# Mountain Symphony



## dzc4627 (Apr 23, 2015)

this is something i did for a high-school band project a while ago. it is a bit different from what i would usually do but i was going to a sort of wondrous and grand feel. it is really a good work i think so i wanted to share it while i was on here.






mvt 1 "Introduction"
mvt 2 "Day, Night"
mvt 3 "Angel Dance and Warning"
mvt 4 "Fire"

my favorite movement is the 4th, very obvious rite of spring inspiration.

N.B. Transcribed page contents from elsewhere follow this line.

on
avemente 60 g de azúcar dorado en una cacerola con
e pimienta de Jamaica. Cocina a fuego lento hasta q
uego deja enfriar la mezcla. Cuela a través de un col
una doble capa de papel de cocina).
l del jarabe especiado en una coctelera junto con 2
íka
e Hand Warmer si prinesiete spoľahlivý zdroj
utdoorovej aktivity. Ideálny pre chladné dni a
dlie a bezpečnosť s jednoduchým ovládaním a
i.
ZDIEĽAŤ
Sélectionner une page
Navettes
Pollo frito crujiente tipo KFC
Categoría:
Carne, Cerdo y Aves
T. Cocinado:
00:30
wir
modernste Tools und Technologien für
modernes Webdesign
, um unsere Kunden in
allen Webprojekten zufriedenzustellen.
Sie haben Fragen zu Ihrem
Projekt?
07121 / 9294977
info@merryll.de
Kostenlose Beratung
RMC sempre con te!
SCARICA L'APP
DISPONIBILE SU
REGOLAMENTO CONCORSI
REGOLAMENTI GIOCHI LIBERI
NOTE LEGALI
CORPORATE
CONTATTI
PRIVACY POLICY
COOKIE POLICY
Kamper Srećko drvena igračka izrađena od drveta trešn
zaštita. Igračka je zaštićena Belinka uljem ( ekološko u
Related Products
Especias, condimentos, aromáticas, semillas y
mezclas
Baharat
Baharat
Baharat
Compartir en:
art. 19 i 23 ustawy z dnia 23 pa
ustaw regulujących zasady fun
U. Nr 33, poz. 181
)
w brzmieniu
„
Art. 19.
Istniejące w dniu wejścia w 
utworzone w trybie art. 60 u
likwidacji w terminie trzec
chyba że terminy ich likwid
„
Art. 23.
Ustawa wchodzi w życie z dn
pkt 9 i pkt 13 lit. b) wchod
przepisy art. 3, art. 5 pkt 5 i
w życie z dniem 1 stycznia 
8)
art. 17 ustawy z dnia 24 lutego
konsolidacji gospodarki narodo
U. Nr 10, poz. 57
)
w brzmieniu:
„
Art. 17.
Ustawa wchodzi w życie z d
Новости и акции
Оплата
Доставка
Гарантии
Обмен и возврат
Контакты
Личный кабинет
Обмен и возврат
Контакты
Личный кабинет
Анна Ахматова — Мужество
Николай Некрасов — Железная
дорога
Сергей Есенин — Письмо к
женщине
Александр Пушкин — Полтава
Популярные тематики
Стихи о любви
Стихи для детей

take on the mountain and give feedback if you return !


----------



## Gaspard de la Nuit (Oct 20, 2014)

It definitely has enough moments that I wouldn't underestimate you as a composer, it can be quite imaginative and the orchestration wasn't understimulating or bland by any means. A lot of the time it sounded too random, especially the second movement...sometimes it seemed like the brass or force of the orchestration could be toned down a bit. If I were you I think you should focus on beauty and refinement with regards to harmony and form in order to temper the qualities you already have.


----------



## dzc4627 (Apr 23, 2015)

thank you for the feedback! although, i will not really be doing anything this campy in the future i think. the 2nd movement could definitely be seen as a week structural point, but i kind of preferred the, as you said, "random" nature of it. also, that movement was composed in a day, the latter half of it spanning into the 4 a.m. area.


----------